This is a safety issue!
A group of New Jersey residents lost their fight in court for free speech.
On Feb. 5, a Third Circuit Court of Appeals court ruled in favor of school officials in Freehold and Cranford, New Jersey, after residents refused to wear face masks at school board meetings during the COVID-19 pandemic. In two lawsuits filed by George Falcone and Gwyneth Murray-Nolan, the plaintiffs claim not wearing a mask constituted protected speech under the First Amendment.
Murray-Nolan, an open opponent of the mask efficiency, attended a similar meeting in Cranford without a mask, despite a requirement for them. A few weeks later, when she returned for the next board meeting, Murray-Nolan was arrested for a defiant trespass charge for not wearing a mask – again. The arresting officers were found probable to arrest her by a lower court since wearing a mask was required by law at the time.

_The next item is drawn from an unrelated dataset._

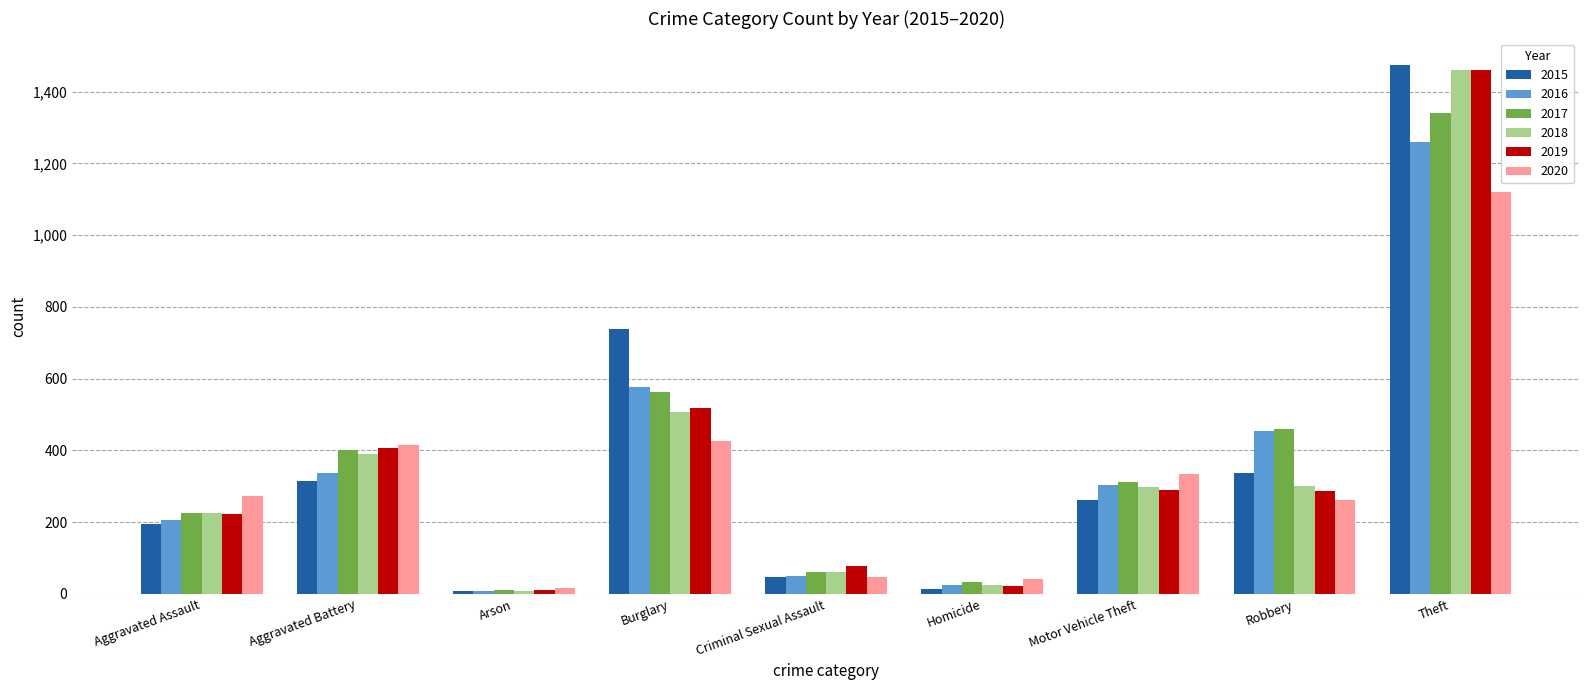

The value of 2020 at Theft is 1627. True or false?

False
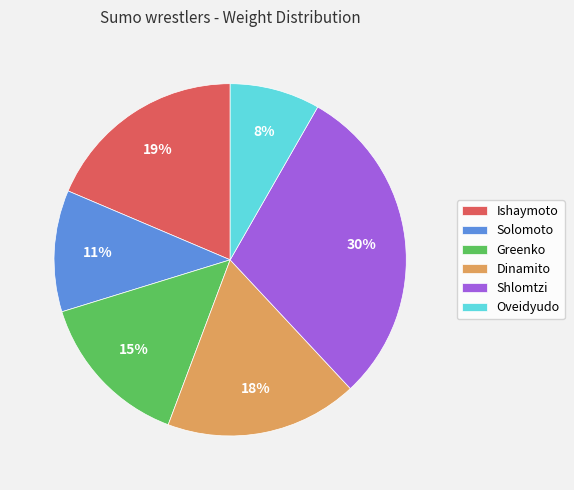

Which category has the biggest portion of the pie?

Shlomtzi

Falcone alleged he was retaliated against by school boards over his refusal to cover up in public meetings. One suit was sent back to a lower court for further review, and in Murray-Nolan’s suit, she failed to show she was retaliated against. Regardless, the court ruled refusal to wear a mask during a public health emergency doesn’t equate to free speech protected by the Constitution. “A question shadowing suits such as these is whether there is a First Amendment right to refuse to wear a protective mask as required by valid health and safety orders put in place during a recognized public health emergency,” the court said.
“Like all courts to address this issue, we conclude there is not.”

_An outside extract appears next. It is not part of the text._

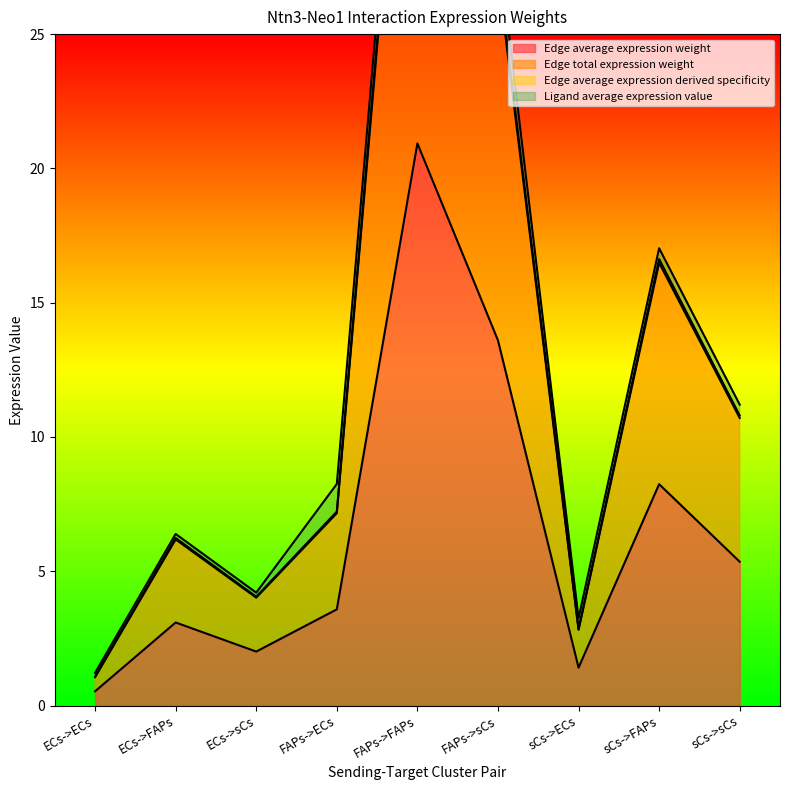

Where does the Edge average expression derived specificity series first go above 7?

FAPs->ECs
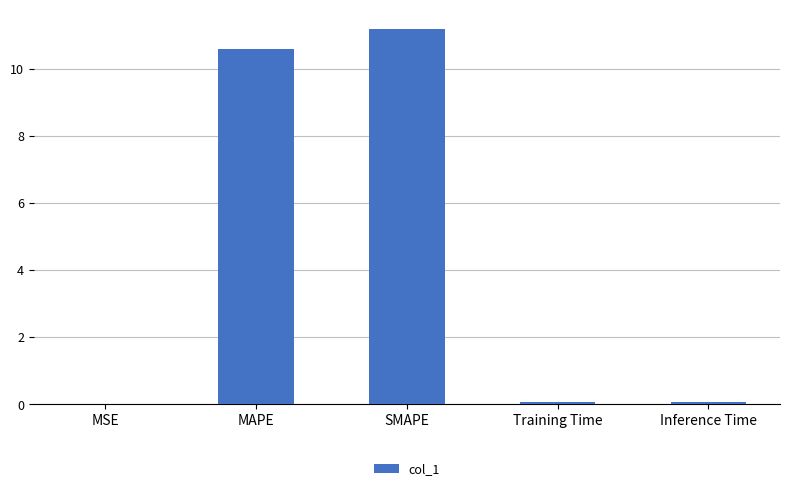

Between Inference Time and MAPE, which is larger?

MAPE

“Skeptics are free to–and did–voice their opposition through multiple means, but disobeying a masking requirement is not one of them,” the ruling said. “One could not, for example, refuse to pay taxes to express the belief that ‘taxes are theft.’ Nor could one refuse to wear a motorcycle helmet as a symbolic protest against a state law requiring them.”
Ronald Berutti, attorney for both Falcone and Murray-Nolan, claims their next plan is to petition the U.S. Supreme Court to hear the case.